Interkoneksi Operator Yang Sulit Konek

sinyal.co.id

 

foto: ist

foto: ist

SEBULAN terakhir ini hiruk pikuk dunia telekomunikasi Indonesia sulit dipahami oleh masyarakat umum. Awal Agustus lalu ada surat edaran (SE) Menteri Komunikasi dan Informatika (Kominfo) soal penurunan tarif interkoneksi rata-rata 26 persen dengan 18 skema panggilan telepon tetap dan seluler.

Penurunan tarif interkoneksi yang hanya Rp 46/menit dari Rp 250 ke Rp 204, sangat tidak masuk akal bagi masyarakat, kenapa sampai diributkan. Tarif ini sebelumnya sudah turun, pada tahun 2010 dari Rp 260/menit menjadi Rp 251/menit dan tahun 2013 turun lagi menjadi Rp 250/menit.

Apakah ini jumlah yang besar jika dihitung, misalnya, interkoneksi (panggilan dari operator satu ke operator lain) ke Telkomsel sebesar 53 miliar per menit, ke Indosat 14 miliar per menit dan ke XL sejumlah 9 miliar per menit.
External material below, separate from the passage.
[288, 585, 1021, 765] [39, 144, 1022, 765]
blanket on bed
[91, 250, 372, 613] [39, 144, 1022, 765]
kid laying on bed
Jumlah panggilan ke operator sebaliknya tidak terlalu beda dan penerimaan masing-masing pada 6 bulan pertama tahun 2016 mencapai Rp 8,9 triliun, Indosat Rp 1,9 triliun dan XL Rp 2 triliun.

Biaya pembangunan yang digunakan untuk perhitungan interkoneksi tiap operator berbeda. Telkomsel terbesar dengan Rp 285/menit, Indosat Rp 87/menit, XL sekitar Rp 65/menit dan Tri Rp 120/menit, sehingga walaupun ditunda, XL akan memperlakukan tarif interkoneksi sekitaran Rp 100/menit.

Catatan dari laporan keuangan 2 operator tahun lalu menyebutkan, XL Axiata menerima hasil dari interkoneksi sebesar Rp 100 miliar (net receiver) tetapi Kelompok Telkom termasuk Telkomsel minus (net payer) Rp 75 miliar. Sementara pendapatan Kelompok Telkom sekitar Rp 110 triliun dan XL Axiata sekitar Rp 26 triliun.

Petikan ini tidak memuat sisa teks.